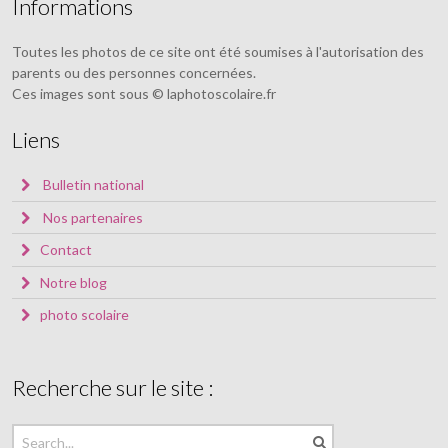
Informations
Toutes les photos de ce site ont été soumises à l'autorisation des
parents ou des personnes concernées.
Ces images sont sous © laphotoscolaire.fr
Liens
Bulletin national
Nos partenaires
Contact
Notre blog
photo scolaire
Recherche sur le site :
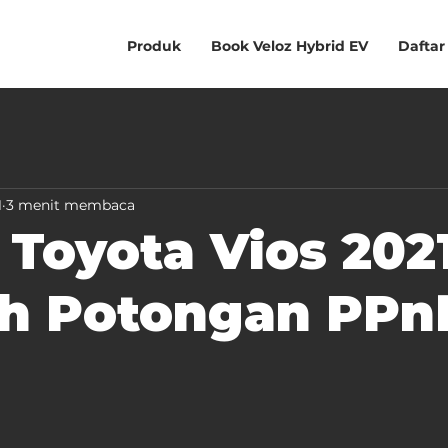
Produk
Book Veloz Hybrid EV
Daftar
1
3 menit membaca
 Toyota Vios 202
ah Potongan PP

•••

From the line that contains "Recherche sur le" to the last line of the data above, inclusive, transcribe every line exactly and only those lines, omitting pictures.

Recherche sur le site :
Produk
Book Veloz Hybrid EV
Daftar
1
3 menit membaca
 Toyota Vios 202
ah Potongan PP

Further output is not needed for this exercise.